Sequence Database Setup: General Procedure
1. Choose a name for the Database
Give the database a short, descriptive name. This is the name that will appear in the
drop-down list in the search form, so you don't want to write an essay. Note that database
names are case sensitive.
2. Create a local directory structure
The recommended arrangement is to have a dedicated directory for each database. Within this directory
are three sub-directories. The incoming directory provides a workspace for downloading and processing a new database file.
The current directory contains the active database, and this is where Mascot Monitor creates
the compressed files that will be memory mapped. The old directory is where the immediate past database files
are archived … just in case.
Points to watch:
- Giving the database and the directory the same name is usually a good idea, but is not
a requirement.
- There is no requirement for all the database directories to be placed in the mascot/sequence
directory.
- Under Windows, path and file names are not case sensitive, but it is safer to treat them as
if they were.
- Under Unix, links provide great flexibility, and the files or directories for a given database
can be located wherever convenient. If the Fasta file is actually a link, then Mascot will create the compressed
files in the directory containing the link, not in the target directory containing the Fasta file.
If you want the compressed files to be on a remote drive, you can do this by making a link at the
directory level. However, ensure that the network bandwidth is sufficient, and that the operating system
supports memory mapping of NFS mounted files.
- Mascot does not support Windows UNC paths.
3. Download the database files
Download at least one release of the database manually, so as to verify the filenames and URLs. If the
database is not pre-defined in the Mascot help text or in the database update script, make
careful notes of which files are required, where they come from, and any processing that is required.
Mascot can search any FASTA format sequence database. The FASTA format is extremely simple.

__Activity__: Repeat the passage from the Mascot sequence database setup procedure word for word, starting at "- Under Windows, path" and ending at "NFS mounted files.".

__Data to examine__:

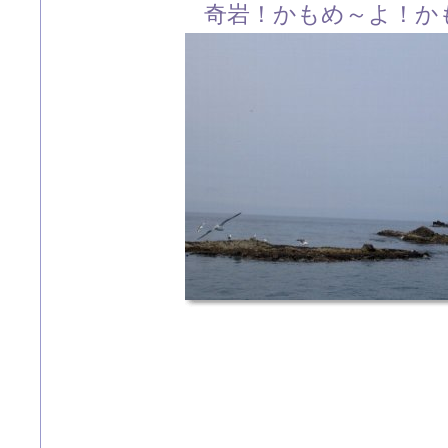
奇岩！かもめ～よ！か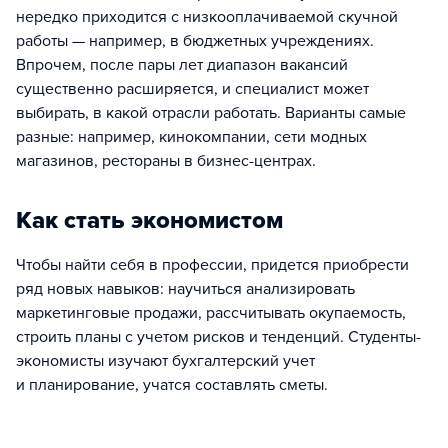
нередко приходится с низкооплачиваемой скучной
работы — например, в бюджетных учреждениях.
Впрочем, после пары лет диапазон вакансий
существенно расширяется, и специалист может
выбирать, в какой отрасли работать. Варианты самые
разные: например, кинокомпании, сети модных
магазинов, рестораны в бизнес-центрах.
Как стать экономистом
Чтобы найти себя в профессии, придется приобрести
ряд новых навыков: научиться анализировать
маркетинговые продажи, рассчитывать окупаемость,
строить планы с учетом рисков и тенденций. Студенты-
экономисты изучают бухгалтерский учет
и планирование, учатся составлять сметы.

__Answer to this problem__:
- Under Windows, path and file names are not case sensitive, but it is safer to treat them as
if they were.
- Under Unix, links provide great flexibility, and the files or directories for a given database
can be located wherever convenient. If the Fasta file is actually a link, then Mascot will create the compressed
files in the directory containing the link, not in the target directory containing the Fasta file.
If you want the compressed files to be on a remote drive, you can do this by making a link at the
directory level. However, ensure that the network bandwidth is sufficient, and that the operating system
supports memory mapping of NFS mounted files.